Escribo sobre cosas que pasan y recuerdos de mi desarrollo existencial. ¿Quién más podría hacerlo sino yo? A muchos les fascinan mis escritos, me lo han dicho, a otros, en cambio, les chocan; unos están en aquel andén y yo estoy en éste. Gozo escribiendo, me divierto. Armo unos viajes hacia el pasado y de pronto hasta junto en una frase el acontecer de varios años o épocas distantes, pero que son sucesos sea ya del mundo real o de mi real pensamiento. El ámbito inagotable, pero limitado a veces por los laberintos de la memoria, es Santa Marta y su conexión con otros sitios en los que he residido durante este trecho de existencia.

Escribo también porque, como todo ser, tengo nudos atravesados, momentos guardados que, no obstante mi “mal genio”, no expulsé explosivamente en su momento y se acumularon como demonios interiores con tridentes afilados que no dejan de estar hincando el trasfondo de mi conciencia. Con la escritura, que como ya dije me divierte, he encontrado formulas para ir liberándolos de manera suave, sin herir a nadie y más bien producir gozo o complacencia en los lectores a la vez que mi espíritu ha ido encontrando sosiego.
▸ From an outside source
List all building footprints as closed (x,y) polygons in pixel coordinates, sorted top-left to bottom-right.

Qué más grato que compartir lo que escribo y sentir la satisfacción de ser leído y recibir el cálido y amigable comentario de mis lectores. Por eso en este blog   encuentra:

Escritos desde Santa Marta, Colombia, sobre cosas que en ella pasan y de otras también  y, además,  para exorcizar demonios guardados.

8 pensamientos en ““De qué se trata…”

  1. Joaco, muy buenos tus articulos especialmente aquellos que nos transladan a la epoca de nuestra infancia.
    Saludos

  2. Joaco, “todos llevamos por dentro un arriero que le da perrero al alma”. Dale perrero a ese arriero que llevas por dentro. Te felicito.
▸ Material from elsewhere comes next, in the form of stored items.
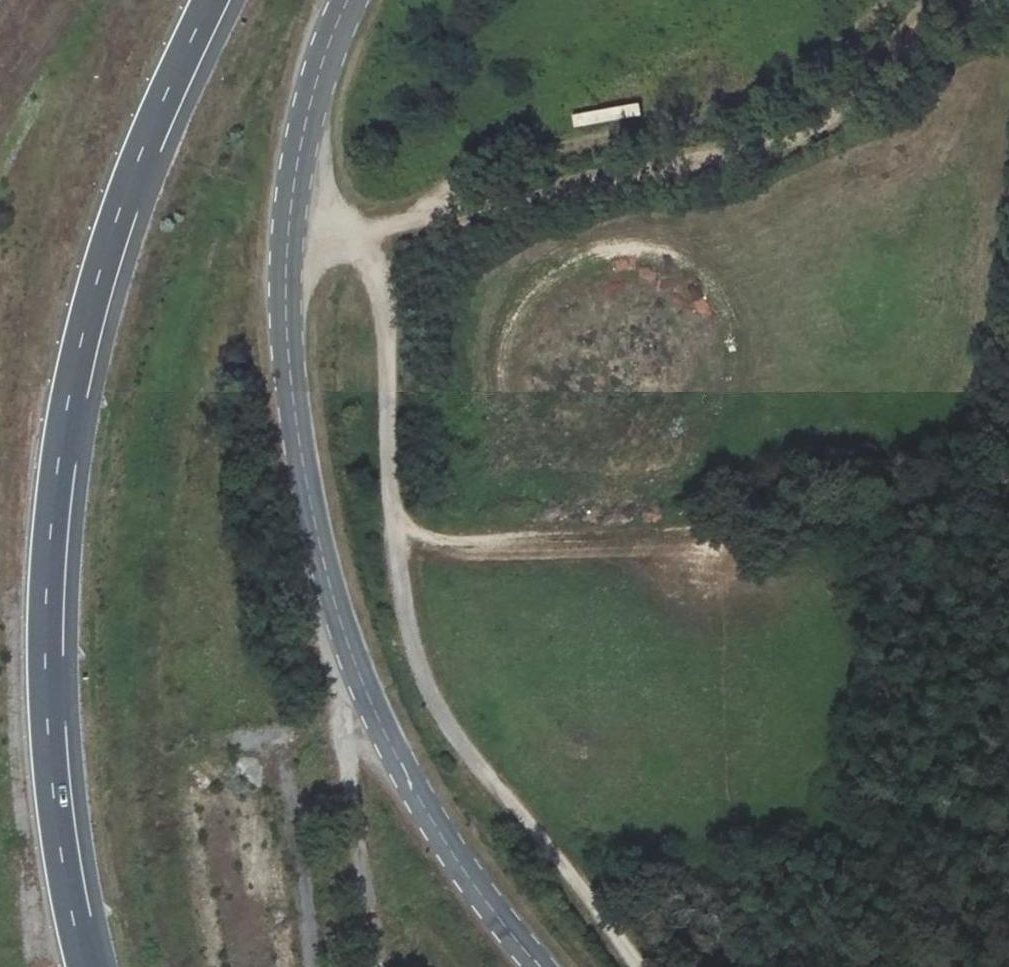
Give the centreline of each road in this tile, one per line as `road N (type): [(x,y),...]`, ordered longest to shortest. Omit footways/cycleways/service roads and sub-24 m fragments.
road 1 (tertiary): [(342,0),(289,196),(287,372),(304,475),(327,584),(394,758),(453,860),(545,966)]
road 2 (motorway): [(85,966),(48,725),(47,598),(58,467),(98,276),(140,157),(210,0)]
road 3 (track): [(361,233),(383,328),(388,508),(421,686),(639,966)]
road 4 (track): [(361,233),(791,135),(845,107),(944,0)]
road 5 (track): [(1008,477),(541,537),(436,540),(388,508)]
road 6 (track): [(798,966),(749,927),(724,518)]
  3. jajajajjaj ahi estas pintadoo! jajaj q bueno q a través de esta actividad papi le has encontrado sentido a la existencia y muchas cosas mas, admiro la manera de escribir y el léxico q empleas en la redacción. Ah! y espero retomes en cualquier momento la pintura q es otro talento q papa Dios te regalooo y lo hacess superrr guaooo, ve q el primer cuadro para mi casa quiero q sea regalado x ti, no se cuando pero en algun momento la tendré jejejejje ah! y los demas si te los pago jajja muakis DTB

  4. Juaco,ocurre lo mismo con el vicio de pintar,dejar de hacerlo es negarme el derecho a vivir como a mi me gusta,y lo que se comenta,bienvenido,se le esta dando oprtunidad a los que no tienen esta virtud de darle goze a la sinhueso..ja,ja

  5. Joaco: escribir es apasionante, asi le mandé a decir a José Alejandro Vanegas en un comentario sobre su columna. Como tu escribes sobre cosas, sucesos y personajes de Santa Marta, pero la de ayer, la que todos recordamos con mucha nostalgia. Siempre que converso con los jovenes les digo: la Santa Marta de hoy no se parece en nada a la de los años 50 0 60. Todo a cambiado. Entonces, tus escritos tienen esa magia de recordarnos aquellos tiempos, que a mi siguen pareciendo mejores. Sigue escribiendo, no para divertirte, sino para deleitar a tus numerosos lectores, entre los cuales me encuentro yo. Ah! y estas de suerte que tuve tiempo para hacer el comentario de rigor

  6. No hay cosa más agradable en la vida que escribir a lo bien sabroso, o diga usted pintar, dibujar, o caminar con la frente en alto contemplando el entorno en busca de una tienda para degustar una fría con buena compañía y convesar de conformidad cosas del ayer y lo que puede pasar.

  7. Joaco a mi, en lo personal, tus escritos me fascinan. En cierta forma son un compendio histórico que para los que vivimos lo narrado, trae nostálgicos recuerdos y los mas jóvenes pueden aprender lo que fue el pasado reciente. En cuanto a que no todos saborean como yo tus relatos, no te importe, el arte es subjetivo y nadie puede criticar porque los criticos son artistas frustrados. Vargas Llosa dice que el que escribe se libera de los demonios internos que de otra forma no puede eliminar. Por favor, no dejes de hacerlo. Un artista nace, no se hace, tal vez se pula y acrisole, pero el talento es congénito.Cuando publiques tu recopilación, avisa. Tu estilo tiene el poder de llegar a todos, sin términos rebuscados, como escribía Monche.Gracias.